Waymo has done further analysis to measure how a human driver would have performed under the same circumstances using a model known as NIEON. It was made to help determine readiness of autonomous driving systems and compare them to human drivers, essentially serving as a stand-in for the highest performing human driver that’s always attentive and doesn’t get fatigued.

In a benchmark study last year, the Alphabet subsidiary found that its tech outperformed its NIEON driver in simulated fatal crash scenarios by avoiding more collisions and mitigating serious injury risk.

Since the fatal collision with the dog, Waymo has reviewed the incident from different perspectives, one of which involved reconstructing it in a simulation to compare the system’s performance to that NIEON, and determined the crash wasn’t possible to avoid.

In a 2022 post about its safety assessments, Waymo shared its hope that sharing its methodologies would encourage discussions about safety metrics across the autonomous driving industry.

Still, San Francisco transportation officials have called for more transparency about the operational data, after the city witnessed a spate of incidents, including a Waymo vehicle holding up traffic after remaining stopped in an intersection.

Currently, GM's Cruise is allowed to charge fares for driverless taxi rides between 10 p.m. and 6 a.m. in some parts of the city while Waymo can only charge fares if a safety driver is in the car. But both Waymo and Cruise are eying expansions of their autonomous vehicles.

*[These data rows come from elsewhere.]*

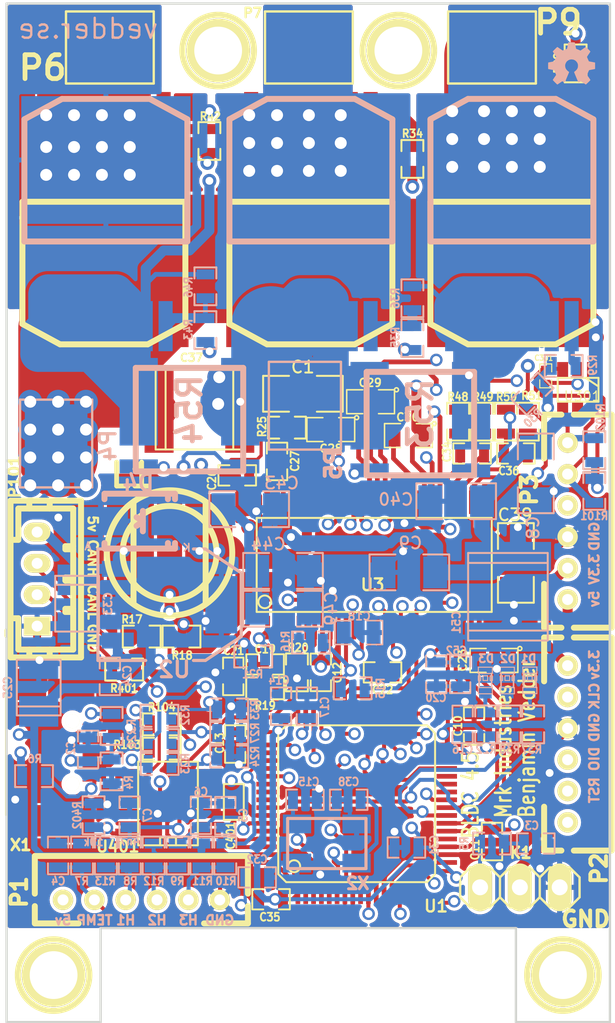
<source format=kicad_pcb>
(kicad_pcb (version 20221018) (generator pcbnew)

  (general
    (thickness 1.6)
  )

  (paper "A4")
  (title_block
    (title "BLDC Driver 4.6")
    (date "30 Aug 2014")
    (rev "A")
    (company "Benjamin Vedder")
  )

  (layers
    (0 "F.Cu" signal)
    (1 "In1.Cu" signal "GND")
    (2 "In2.Cu" signal "Power")
    (31 "B.Cu" signal)
    (32 "B.Adhes" user "B.Adhesive")
    (33 "F.Adhes" user "F.Adhesive")
    (34 "B.Paste" user)
    (35 "F.Paste" user)
    (36 "B.SilkS" user "B.Silkscreen")
    (37 "F.SilkS" user "F.Silkscreen")
    (38 "B.Mask" user)
    (39 "F.Mask" user)
    (40 "Dwgs.User" user "User.Drawings")
    (41 "Cmts.User" user "User.Comments")
    (42 "Eco1.User" user "User.Eco1")
    (43 "Eco2.User" user "User.Eco2")
    (44 "Edge.Cuts" user)
  )

  (setup
    (pad_to_mask_clearance 0)
    (pcbplotparams
      (layerselection 0x00010f0_80000007)
      (plot_on_all_layers_selection 0x0000000_00000000)
      (disableapertmacros false)
      (usegerberextensions true)
      (usegerberattributes true)
      (usegerberadvancedattributes true)
      (creategerberjobfile true)
      (dashed_line_dash_ratio 12.000000)
      (dashed_line_gap_ratio 3.000000)
      (svgprecision 4)
      (plotframeref false)
      (viasonmask false)
      (mode 1)
      (useauxorigin false)
      (hpglpennumber 1)
      (hpglpenspeed 20)
      (hpglpendiameter 15.000000)
      (dxfpolygonmode true)
      (dxfimperialunits true)
      (dxfusepcbnewfont true)
      (psnegative false)
      (psa4output false)
      (plotreference true)
      (plotvalue false)
      (plotinvisibletext false)
      (sketchpadsonfab false)
      (subtractmaskfromsilk true)
      (outputformat 1)
      (mirror false)
      (drillshape 0)
      (scaleselection 1)
      (outputdirectory "Gerber/")
    )
  )

  (net 0 "")
  (net 1 "+5V")
  (net 2 "GND")
  (net 3 "NRST")
  (net 4 "Net-(C15-Pad1)")
  (net 5 "Net-(C16-Pad1)")
  (net 6 "Net-(C17-Pad1)")
  (net 7 "Net-(C18-Pad1)")
  (net 8 "Net-(C19-Pad2)")
  (net 9 "Net-(C20-Pad2)")
  (net 10 "Net-(C21-Pad2)")
  (net 11 "Net-(C22-Pad1)")
  (net 12 "Net-(C22-Pad2)")
  (net 13 "Net-(C23-Pad2)")
  (net 14 "Net-(C26-Pad2)")
  (net 15 "Net-(C27-Pad1)")
  (net 16 "Net-(C27-Pad2)")
  (net 17 "Net-(C28-Pad2)")
  (net 18 "Net-(C29-Pad2)")
  (net 19 "Net-(C30-Pad2)")
  (net 20 "Net-(C34-Pad1)")
  (net 21 "Net-(C34-Pad2)")
  (net 22 "Net-(C36-Pad1)")
  (net 23 "Net-(C36-Pad2)")
  (net 24 "Net-(C38-Pad1)")
  (net 25 "Net-(D1-Pad1)")
  (net 26 "Net-(D2-Pad1)")
  (net 27 "Net-(K1-Pad1)")
  (net 28 "Net-(Q1-PadG)")
  (net 29 "Net-(Q2-PadG)")
  (net 30 "Net-(Q3-PadG)")
  (net 31 "Net-(Q4-PadG)")
  (net 32 "Net-(Q5-PadG)")
  (net 33 "Net-(Q6-PadG)")
  (net 34 "Net-(R15-Pad2)")
  (net 35 "Net-(R17-Pad2)")
  (net 36 "Net-(R20-Pad1)")
  (net 37 "Net-(R21-Pad2)")
  (net 38 "Net-(R25-Pad2)")
  (net 39 "Net-(R6-Pad1)")
  (net 40 "SWCLK")
  (net 41 "SWDIO")
  (net 42 "VCC")
  (net 43 "V_SUPPLY")
  (net 44 "/MCU/AN_IN")
  (net 45 "/MCU/SERVO")
  (net 46 "/Mosfet driver/H1_VS")
  (net 47 "/Mosfet driver/H2_VS")
  (net 48 "/Mosfet driver/H3_VS")
  (net 49 "/MCU/ADC_EXT")
  (net 50 "/MCU/RX_SCL")
  (net 51 "/Mosfet driver/H1_LOW")
  (net 52 "/Mosfet driver/H3_LOW")
  (net 53 "/MCU/SENS1")
  (net 54 "/MCU/SENS2")
  (net 55 "/Mosfet driver/M_H1")
  (net 56 "/Mosfet driver/M_L1")
  (net 57 "/MCU/SENS3")
  (net 58 "/Mosfet driver/M_H2")
  (net 59 "/Mosfet driver/M_L2")
  (net 60 "/Mosfet driver/M_H3")
  (net 61 "/Mosfet driver/M_L3")
  (net 62 "/Mosfet driver/SH1_A")
  (net 63 "/Mosfet driver/SH1_B")
  (net 64 "/Mosfet driver/SH2_A")
  (net 65 "/Mosfet driver/SH2_B")
  (net 66 "/MCU/BR_SO2")
  (net 67 "/MCU/BR_SO1")
  (net 68 "/MCU/DC_CAL")
  (net 69 "/MCU/L3")
  (net 70 "/MCU/L2")
  (net 71 "/MCU/L1")
  (net 72 "/MCU/EN_GATE")
  (net 73 "/MCU/FAULT")
  (net 74 "/MCU/H3")
  (net 75 "/MCU/H2")
  (net 76 "/MCU/H1")
  (net 77 "/MCU/USB_DM")
  (net 78 "/MCU/USB_DP")
  (net 79 "/Filters/TEMP_IN")
  (net 80 "/Filters/HALL3_OUT")
  (net 81 "/Filters/HALL2_OUT")
  (net 82 "/Filters/HALL1_OUT")
  (net 83 "Net-(D3-Pad1)")
  (net 84 "/Filters/HALL1_IN")
  (net 85 "/Filters/HALL2_IN")
  (net 86 "/Filters/HALL3_IN")
  (net 87 "/I²C temp sensor/SDA")
  (net 88 "/CAN bus transceiver/CANL")
  (net 89 "/CAN bus transceiver/CANH")
  (net 90 "/MCU/LED_GREEN")
  (net 91 "/MCU/LED_RED")
  (net 92 "Net-(R103-Pad2)")
  (net 93 "Net-(R104-Pad2)")
  (net 94 "Net-(R402-Pad1)")
  (net 95 "/CAN bus transceiver/CAN_RX")
  (net 96 "/CAN bus transceiver/CAN_TX")
  (net 97 "Net-(P2-Pad6)")
  (net 98 "Net-(U1-Pad4)")
  (net 99 "Net-(U1-Pad2)")
  (net 100 "Net-(U1-Pad3)")
  (net 101 "Net-(U1-Pad17)")
  (net 102 "Net-(U1-Pad20)")
  (net 103 "Net-(U1-Pad39)")
  (net 104 "Net-(U1-Pad40)")
  (net 105 "Net-(U1-Pad50)")
  (net 106 "Net-(U1-Pad54)")
  (net 107 "Net-(U1-Pad55)")
  (net 108 "Net-(U1-Pad56)")
  (net 109 "Net-(U1-Pad9)")
  (net 110 "Net-(U1-Pad11)")
  (net 111 "Net-(U1-Pad26)")
  (net 112 "Net-(U1-Pad27)")
  (net 113 "Net-(U1-Pad28)")
  (net 114 "Net-(U3-Pad4)")
  (net 115 "Net-(U3-Pad5)")
  (net 116 "Net-(U3-Pad55)")
  (net 117 "/I²C temp sensor/ALERT")
  (net 118 "Net-(U301-Pad1)")
  (net 119 "Net-(U401-Pad5)")
  (net 120 "Net-(X1-Pad4)")

  (footprint "1pin" (layer "F.Cu") (at 92 83))

  (footprint "1pin" (layer "F.Cu") (at 103.5 83))

  (footprint "SMD_Packages:SMD-1206" (layer "F.Cu") (at 97.409 104.902))

  (footprint "SMD_Packages:SMD-0603_c" (layer "F.Cu") (at 108.331 126.111 -90))

  (footprint "SMD_Packages:SMD-0603_c" (layer "F.Cu") (at 109.474 133.477 90))

  (footprint "SMD_Packages:SMD-0603_c" (layer "F.Cu") (at 98.552 122.682 90))

  (footprint "SMD_Packages:SMD-0603_c" (layer "F.Cu") (at 93.091 127.254 90))

  (footprint "SMD_Packages:SMD-0603_c" (layer "F.Cu") (at 94.996 122.174))

  (footprint "SMD_Packages:SMD-0603_c" (layer "F.Cu") (at 92.964 122.936 -90))

  (footprint "SMD_Packages:SMD-0603_c" (layer "F.Cu") (at 102.489 122.682))

  (footprint "SMD_Packages:SMD-0805" (layer "F.Cu") (at 109.601 121.92 180))

  (footprint "SMD_Packages:SMD-0603_c" (layer "F.Cu") (at 93.218 110.109))

  (footprint "SMD_Packages:SMD-0603_c" (layer "F.Cu") (at 95.758 109.22 -90))

  (footprint "SMD_Packages:SMD-0805" (layer "F.Cu") (at 99.187 107.188 180))

  (footprint "SMD_Packages:SMD-0805" (layer "F.Cu") (at 101.727 105.41 180))

  (footprint "SMD_Packages:SMD-0805" (layer "F.Cu") (at 104.14 107.569 180))

  (footprint "SMD_Packages:SMD-0603_c" (layer "F.Cu") (at 108.204 108.712))

  (footprint "SMD_Packages:SMD-0603_c" (layer "F.Cu") (at 95.377 137.16))

  (footprint "SMD_Packages:SMD-0603_c" (layer "F.Cu") (at 110.998 108.712))

  (footprint "w_smd_cap:c_2220" (layer "F.Cu") (at 90.805 105.918))

  (footprint "SMD_Packages:SMD-1206" (layer "F.Cu") (at 110.998 115.697 90))

  (footprint "CRF1:pinhead-1X03" (layer "F.Cu") (at 111.252 136.398))

  (footprint "w_smd_inductors:inductor_smd_8x5mm" (layer "F.Cu") (at 88.9 115.062 180))

  (footprint "CRF1:MICRO_JST_6" (layer "F.Cu") (at 87.1 137.2))

  (footprint "CRF1:MICRO_JST_6" (layer "F.Cu") (at 114.3 127.254 -90))

  (footprint "CRF1:1PAD_4x5mm" (layer "F.Cu") (at 85.09 82.804 90))

  (footprint "CRF1:1PAD_4x5mm" (layer "F.Cu") (at 109.474 82.804 90))

  (footprint "CRF1:D2PAK-7-GDS" (layer "F.Cu") (at 110.744 91.948 180))

  (footprint "CRF1:D2PAK-7-GDS" (layer "F.Cu") (at 97.917 91.948 180))

  (footprint "CRF1:D2PAK-7-GDS" (layer "F.Cu") (at 84.709 91.948 180))

  (footprint "SMD_Packages:SMD-0603_r" (layer "F.Cu") (at 87.122 120.396))

  (footprint "SMD_Packages:SMD-0603_r" (layer "F.Cu") (at 89.662 120.396))

  (footprint "SMD_Packages:SMD-0603_r" (layer "F.Cu") (at 94.996 123.698))

  (footprint "SMD_Packages:SMD-0603_r" (layer "F.Cu") (at 97.028 122.682 -90))

  (footprint "SMD_Packages:SMD-0603_r" (layer "F.Cu") (at 96.393 107.061))

  (footprint "SMD_Packages:SMD-0603_r" (layer "F.Cu") (at 114.808 83.82 90))

  (footprint "SMD_Packages:SMD-0603_r" (layer "F.Cu") (at 91.44 88.773 -90))

  (footprint "SMD_Packages:SMD-0603_r" (layer "F.Cu") (at 108.839 106.68 -90))

  (footprint "SMD_Packages:SMD-0603_r" (layer "F.Cu") (at 110.363 106.68 -90))

  (footprint "SMD_Packages:SMD-0603_r" (layer "F.Cu") (at 111.76 106.68 -90))

  (footprint "CRF1:lqfp64_pad_mod" (layer "F.Cu") (at 100.838 131.064))

  (footprint "CRF1:TSSOP-56-PP" (layer "F.Cu") (at 101.854 115.824))

  (footprint "Mrk Industries:USB-UX60R-MB-5ST" (layer "F.Cu") (at 82.7 127.8 -90))

  (footprint "SMD_Packages:SMD-0402" (layer "F.Cu") (at 112.903 103.759 -90))

  (footprint "SMD_Packages:SMD-0603" (layer "F.Cu") (at 93 130.95 -90))

  (footprint "SMD_Packages:SMD-0603_r" (layer "F.Cu") (at 88.4 127.55 180))

  (footprint "SMD_Packages:SMD-0603_r" (layer "F.Cu") (at 88.4 126 180))

  (footprint "SMD_Packages:SMD-0603_r" (layer "F.Cu") (at 86 122.5 180))

  (footprint "SMD_Packages:SOIC-8-W" (layer "F.Cu") (at 88.8 131.05 90))

  (footprint "CRF1:MICRO_JST_6" (layer "F.Cu") (at 114.3 113.03 -90))

  (footprint "JST conn:b4b-ph-kl" (layer "F.Cu") (at 80.45 116.726 90))

  (footprint "CRF1:1PAD_4x5mm" (layer "F.Cu") (at 97.79 82.804 90))

  (footprint "SMD_Packages:SMD-0603_r" (layer "F.Cu") (at 107.315 106.68 -90))

  (footprint "SMD_Packages:SMD-0603_r" (layer "F.Cu") (at 104.394 89.916 -90))

  (footprint "SMD_Packages:SOT-23-6" (layer "F.Cu") (at 114.935 104.648 180))

  (footprint "Connect:1pin" (layer "F.Cu") (at 114 142))

  (footprint "Connect:1pin" (layer "F.Cu") (at 81.5 142))

  (footprint "oshw_silkscreen-back_3mm" (layer "B.Cu") (at 114.554 83.82))

  (footprint "SMD_Packages:SMD-1206" (layer "B.Cu") (at 104.2 116.3))

  (footprint "SMD_Packages:SMD-1206" (layer "B.Cu") (at 107.188 111.76))

  (footprint "SMD_Packages:SMD-1206" (layer "B.Cu") (at 112.268 109.982 90))

  (footprint "SMD_Packages:SMD-0603_c" (layer "B.Cu") (at 112.268 133.604 180))

  (footprint "SMD_Packages:SMD-0603_c" (layer "B.Cu") (at 81.788 134.366 -90))

  (footprint "SMD_Packages:SMD-0603_c" (layer "B.Cu") (at 92.456 131.826 90))

  (footprint "SMD_Packages:SMD-0603_c" (layer "B.Cu") (at 90.9 131.8 90))

  (footprint "SMD_Packages:SMD-0603_c" (layer "B.Cu") (at 86.35 131.8 90))

  (footprint "SMD_Packages:SMD-0603_c" (layer "B.Cu") (at 96.012 124.841 -90))

  (footprint "SMD_Packages:SMD-0603_c" (layer "B.Cu") (at 97.536 130.81))

  (footprint "SMD_Packages:SMD-0603_c" (layer "B.Cu") (at 107.6 126 90))

  (footprint "SMD_Packages:SMD-0603_c" (layer "B.Cu") (at 97.663 124.841 90))

  (footprint "SMD_Packages:SMD-0805" (layer "B.Cu") (at 100.965 120.142))

  (footprint "SMD_Packages:SMD-0603_c" (layer "B.Cu") (at 105.918 122.809 90))

  (footprint "SMD_Packages:SMD-0603_c" (layer "B.Cu") (at 85.09 122.936 90))

  (footprint "w_smd_cap:c_tant_B" (layer "B.Cu") (at 80.55 123.65 -90))

  (footprint "SMD_Packages:SMD-0603_c" (layer "B.Cu") (at 104.013 133.858))

  (footprint "SMD_Pac
... [1248932 chars truncated]
</source>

In Texas, Cruise is expected to start testing its 6-passenger Origin shuttle, which has no steering wheel, brakes or other human controls on public roads in the state’s capital city. And in California, the public utilities commission will be voting near the end of the month on draft resolutions that, if approved, would grant the companies the ability to provide 24-hour robotaxi services throughout all of San Francisco.

But officials in San Francisco expressed doubts about the safety of such a plan, requesting a more incremental approach in a January protest letter.

Since then, incidents involving Cruise and Waymo vehicles have been "rapidly increasing," a trend that follows a hike in driverless operations from Waymo early this year, city officials say

In a letter to the CPUC, transportation officials with the city described the resolutions as “backwards” and going against the commission’s duty to protect passengers and the general public. The group instead recommended more reporting requirements for the companies and adopting more minimum performance standards before all-hours robotaxi services are approved.

Adding their hope that automated driving will be safer than human driving at some point, for now the officials say the technology is still “under development and has not reached this goal.”